__Exercise directions__
Locate each line in the items below that contains the string "Rank" and copy those lines out. Case counts.
══ Provided records ══
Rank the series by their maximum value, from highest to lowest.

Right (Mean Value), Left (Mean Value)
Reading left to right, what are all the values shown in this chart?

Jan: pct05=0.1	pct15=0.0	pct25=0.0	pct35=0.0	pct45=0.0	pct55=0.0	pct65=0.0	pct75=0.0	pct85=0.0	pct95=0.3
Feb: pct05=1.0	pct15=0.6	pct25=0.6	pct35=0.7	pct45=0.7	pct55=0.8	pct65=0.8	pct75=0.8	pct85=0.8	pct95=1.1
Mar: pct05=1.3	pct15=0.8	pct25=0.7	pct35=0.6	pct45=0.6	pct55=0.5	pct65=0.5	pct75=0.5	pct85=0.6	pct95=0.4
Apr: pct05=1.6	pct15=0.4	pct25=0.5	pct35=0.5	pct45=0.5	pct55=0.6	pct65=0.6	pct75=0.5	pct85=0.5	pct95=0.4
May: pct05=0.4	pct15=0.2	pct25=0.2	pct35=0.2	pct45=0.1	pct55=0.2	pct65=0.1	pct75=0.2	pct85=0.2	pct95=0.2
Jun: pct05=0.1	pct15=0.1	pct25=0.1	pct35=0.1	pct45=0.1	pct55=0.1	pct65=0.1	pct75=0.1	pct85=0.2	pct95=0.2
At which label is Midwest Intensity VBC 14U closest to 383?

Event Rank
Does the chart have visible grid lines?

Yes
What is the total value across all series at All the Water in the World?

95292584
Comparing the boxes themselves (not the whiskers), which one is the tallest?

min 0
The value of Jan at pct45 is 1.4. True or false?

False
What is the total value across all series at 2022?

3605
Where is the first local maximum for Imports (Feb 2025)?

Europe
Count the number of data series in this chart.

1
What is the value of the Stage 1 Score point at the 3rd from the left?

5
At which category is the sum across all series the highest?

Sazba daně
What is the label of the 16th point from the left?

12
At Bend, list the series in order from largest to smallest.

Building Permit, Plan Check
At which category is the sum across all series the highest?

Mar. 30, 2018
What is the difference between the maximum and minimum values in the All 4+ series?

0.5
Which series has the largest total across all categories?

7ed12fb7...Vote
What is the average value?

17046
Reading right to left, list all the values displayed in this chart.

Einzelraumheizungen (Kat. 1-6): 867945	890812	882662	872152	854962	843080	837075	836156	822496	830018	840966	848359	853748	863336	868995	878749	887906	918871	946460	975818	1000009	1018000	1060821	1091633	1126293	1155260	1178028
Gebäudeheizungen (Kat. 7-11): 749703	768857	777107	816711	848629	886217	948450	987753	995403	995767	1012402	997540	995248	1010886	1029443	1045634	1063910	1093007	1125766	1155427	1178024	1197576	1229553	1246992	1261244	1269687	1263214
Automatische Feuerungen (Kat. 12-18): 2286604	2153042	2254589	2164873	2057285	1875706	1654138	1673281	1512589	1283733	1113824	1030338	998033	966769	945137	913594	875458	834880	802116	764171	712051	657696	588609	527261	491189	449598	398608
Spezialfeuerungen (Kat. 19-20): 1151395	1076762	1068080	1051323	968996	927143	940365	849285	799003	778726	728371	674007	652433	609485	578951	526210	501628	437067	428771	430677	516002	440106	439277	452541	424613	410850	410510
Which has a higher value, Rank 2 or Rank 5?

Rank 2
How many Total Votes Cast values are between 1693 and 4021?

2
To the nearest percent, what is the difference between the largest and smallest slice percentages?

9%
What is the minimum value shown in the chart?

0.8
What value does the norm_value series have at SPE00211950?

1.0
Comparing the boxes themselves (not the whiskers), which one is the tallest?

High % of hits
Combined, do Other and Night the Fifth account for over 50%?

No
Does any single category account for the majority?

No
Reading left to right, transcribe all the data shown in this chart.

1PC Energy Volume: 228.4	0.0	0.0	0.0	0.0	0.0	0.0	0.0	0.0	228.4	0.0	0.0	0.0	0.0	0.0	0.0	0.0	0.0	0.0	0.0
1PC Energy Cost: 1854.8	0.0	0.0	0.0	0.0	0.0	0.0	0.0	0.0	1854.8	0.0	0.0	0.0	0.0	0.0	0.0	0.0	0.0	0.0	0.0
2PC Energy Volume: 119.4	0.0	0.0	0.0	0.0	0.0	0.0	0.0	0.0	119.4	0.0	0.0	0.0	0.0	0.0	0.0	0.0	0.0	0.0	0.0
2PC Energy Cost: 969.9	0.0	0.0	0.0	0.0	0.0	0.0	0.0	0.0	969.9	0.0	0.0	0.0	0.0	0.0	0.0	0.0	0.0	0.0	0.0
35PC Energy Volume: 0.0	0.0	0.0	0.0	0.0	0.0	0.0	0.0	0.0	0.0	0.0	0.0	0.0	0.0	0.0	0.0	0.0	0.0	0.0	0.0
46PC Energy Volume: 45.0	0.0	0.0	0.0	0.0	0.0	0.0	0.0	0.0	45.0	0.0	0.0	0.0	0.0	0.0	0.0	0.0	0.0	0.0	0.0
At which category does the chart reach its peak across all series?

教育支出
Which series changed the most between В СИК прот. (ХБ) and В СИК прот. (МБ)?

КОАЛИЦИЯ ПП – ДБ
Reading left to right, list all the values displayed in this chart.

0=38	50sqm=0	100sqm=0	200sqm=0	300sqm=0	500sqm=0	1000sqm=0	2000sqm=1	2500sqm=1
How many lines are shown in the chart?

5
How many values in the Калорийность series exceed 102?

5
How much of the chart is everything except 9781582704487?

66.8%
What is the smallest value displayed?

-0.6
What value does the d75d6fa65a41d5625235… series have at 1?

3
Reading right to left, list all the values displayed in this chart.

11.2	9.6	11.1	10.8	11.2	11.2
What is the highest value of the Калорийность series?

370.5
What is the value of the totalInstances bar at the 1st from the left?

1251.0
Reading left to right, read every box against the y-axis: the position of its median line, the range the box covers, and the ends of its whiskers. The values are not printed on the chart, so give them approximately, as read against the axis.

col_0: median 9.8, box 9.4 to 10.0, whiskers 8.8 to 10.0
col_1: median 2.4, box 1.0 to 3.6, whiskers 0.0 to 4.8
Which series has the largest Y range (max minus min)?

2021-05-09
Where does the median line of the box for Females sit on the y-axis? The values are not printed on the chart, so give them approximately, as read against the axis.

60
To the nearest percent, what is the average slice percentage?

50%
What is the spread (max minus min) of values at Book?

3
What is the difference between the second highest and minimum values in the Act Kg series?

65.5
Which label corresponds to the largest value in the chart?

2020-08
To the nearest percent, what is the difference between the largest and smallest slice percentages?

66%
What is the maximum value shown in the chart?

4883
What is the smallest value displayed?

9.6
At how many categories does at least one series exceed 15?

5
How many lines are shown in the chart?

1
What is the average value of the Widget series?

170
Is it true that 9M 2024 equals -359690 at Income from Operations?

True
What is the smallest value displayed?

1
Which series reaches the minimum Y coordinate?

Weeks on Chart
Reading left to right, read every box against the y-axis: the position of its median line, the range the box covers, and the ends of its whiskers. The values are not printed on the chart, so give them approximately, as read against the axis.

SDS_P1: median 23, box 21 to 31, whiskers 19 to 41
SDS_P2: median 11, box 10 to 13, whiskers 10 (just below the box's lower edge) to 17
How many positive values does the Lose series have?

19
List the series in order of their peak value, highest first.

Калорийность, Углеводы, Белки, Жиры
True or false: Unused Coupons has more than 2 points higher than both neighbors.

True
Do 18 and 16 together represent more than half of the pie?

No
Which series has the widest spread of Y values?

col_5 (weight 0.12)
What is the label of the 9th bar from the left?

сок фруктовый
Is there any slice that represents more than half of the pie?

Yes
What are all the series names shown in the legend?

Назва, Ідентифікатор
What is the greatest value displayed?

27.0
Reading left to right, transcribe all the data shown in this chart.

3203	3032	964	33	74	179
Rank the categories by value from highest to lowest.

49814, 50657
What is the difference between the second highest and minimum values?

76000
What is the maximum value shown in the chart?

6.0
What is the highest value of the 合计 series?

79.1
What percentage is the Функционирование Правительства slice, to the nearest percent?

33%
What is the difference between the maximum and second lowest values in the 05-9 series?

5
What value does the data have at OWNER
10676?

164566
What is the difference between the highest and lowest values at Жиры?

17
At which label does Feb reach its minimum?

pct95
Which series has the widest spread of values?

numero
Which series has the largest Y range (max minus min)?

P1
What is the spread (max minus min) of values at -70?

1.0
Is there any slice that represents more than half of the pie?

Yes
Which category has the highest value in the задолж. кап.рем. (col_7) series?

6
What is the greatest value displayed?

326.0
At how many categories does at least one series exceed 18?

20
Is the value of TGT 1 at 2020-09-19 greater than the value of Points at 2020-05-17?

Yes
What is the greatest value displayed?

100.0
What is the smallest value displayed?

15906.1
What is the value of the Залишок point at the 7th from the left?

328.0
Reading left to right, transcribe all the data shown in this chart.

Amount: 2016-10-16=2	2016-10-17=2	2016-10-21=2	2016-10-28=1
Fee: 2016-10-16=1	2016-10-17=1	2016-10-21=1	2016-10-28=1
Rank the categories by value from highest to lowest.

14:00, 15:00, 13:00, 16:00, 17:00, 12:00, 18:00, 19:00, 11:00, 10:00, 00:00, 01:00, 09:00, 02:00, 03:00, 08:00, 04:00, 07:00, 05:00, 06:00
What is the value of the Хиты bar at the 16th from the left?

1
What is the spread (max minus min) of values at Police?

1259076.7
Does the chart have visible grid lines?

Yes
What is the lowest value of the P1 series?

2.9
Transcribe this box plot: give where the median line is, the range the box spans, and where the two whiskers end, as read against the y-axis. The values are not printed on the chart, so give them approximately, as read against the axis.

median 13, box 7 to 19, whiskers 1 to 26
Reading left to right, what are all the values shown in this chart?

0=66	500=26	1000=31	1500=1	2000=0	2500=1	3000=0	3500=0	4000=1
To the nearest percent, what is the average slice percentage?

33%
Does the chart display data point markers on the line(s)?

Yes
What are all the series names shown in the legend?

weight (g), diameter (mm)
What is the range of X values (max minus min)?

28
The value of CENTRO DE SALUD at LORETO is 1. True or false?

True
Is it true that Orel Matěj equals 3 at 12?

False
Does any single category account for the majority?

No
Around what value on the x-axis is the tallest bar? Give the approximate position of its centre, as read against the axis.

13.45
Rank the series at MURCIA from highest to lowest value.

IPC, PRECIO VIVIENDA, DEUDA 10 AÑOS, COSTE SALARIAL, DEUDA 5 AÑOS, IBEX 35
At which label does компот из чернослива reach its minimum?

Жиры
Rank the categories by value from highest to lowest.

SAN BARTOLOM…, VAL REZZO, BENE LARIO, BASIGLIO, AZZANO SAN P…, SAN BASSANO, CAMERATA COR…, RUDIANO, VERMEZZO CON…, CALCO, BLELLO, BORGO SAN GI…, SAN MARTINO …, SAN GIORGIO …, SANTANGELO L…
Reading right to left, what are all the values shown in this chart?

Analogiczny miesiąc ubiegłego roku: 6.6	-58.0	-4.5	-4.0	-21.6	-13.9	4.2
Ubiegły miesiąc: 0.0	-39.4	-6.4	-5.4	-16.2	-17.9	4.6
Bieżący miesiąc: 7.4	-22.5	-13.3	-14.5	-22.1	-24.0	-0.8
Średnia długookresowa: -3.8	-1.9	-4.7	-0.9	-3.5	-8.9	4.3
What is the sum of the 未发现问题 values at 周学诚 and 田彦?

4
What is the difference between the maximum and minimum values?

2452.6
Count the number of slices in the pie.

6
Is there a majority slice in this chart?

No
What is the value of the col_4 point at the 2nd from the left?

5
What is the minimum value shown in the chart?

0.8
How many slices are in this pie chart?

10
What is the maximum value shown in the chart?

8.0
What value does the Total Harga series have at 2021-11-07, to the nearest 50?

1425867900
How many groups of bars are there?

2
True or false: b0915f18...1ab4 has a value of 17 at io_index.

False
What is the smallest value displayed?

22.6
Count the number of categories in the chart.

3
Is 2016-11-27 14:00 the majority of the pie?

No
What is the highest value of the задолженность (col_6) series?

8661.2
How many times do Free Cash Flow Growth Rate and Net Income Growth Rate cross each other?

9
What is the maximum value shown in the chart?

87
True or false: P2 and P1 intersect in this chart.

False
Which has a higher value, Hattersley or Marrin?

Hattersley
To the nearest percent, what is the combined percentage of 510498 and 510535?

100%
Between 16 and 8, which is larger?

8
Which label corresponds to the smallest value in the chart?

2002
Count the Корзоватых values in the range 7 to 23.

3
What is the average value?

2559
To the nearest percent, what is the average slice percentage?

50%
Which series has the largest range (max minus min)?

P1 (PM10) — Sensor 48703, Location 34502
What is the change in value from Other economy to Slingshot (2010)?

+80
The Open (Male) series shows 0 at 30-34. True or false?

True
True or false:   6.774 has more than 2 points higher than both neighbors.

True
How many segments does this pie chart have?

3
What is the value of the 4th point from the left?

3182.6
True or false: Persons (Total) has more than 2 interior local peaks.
═══
__Solution to this problem__
Rank the series by their maximum value, from highest to lowest.
Event Rank
Which has a higher value, Rank 2 or Rank 5?
Rank 2
Rank the categories by value from highest to lowest.
Rank the categories by value from highest to lowest.
Rank the series at MURCIA from highest to lowest value.
Rank the categories by value from highest to lowest.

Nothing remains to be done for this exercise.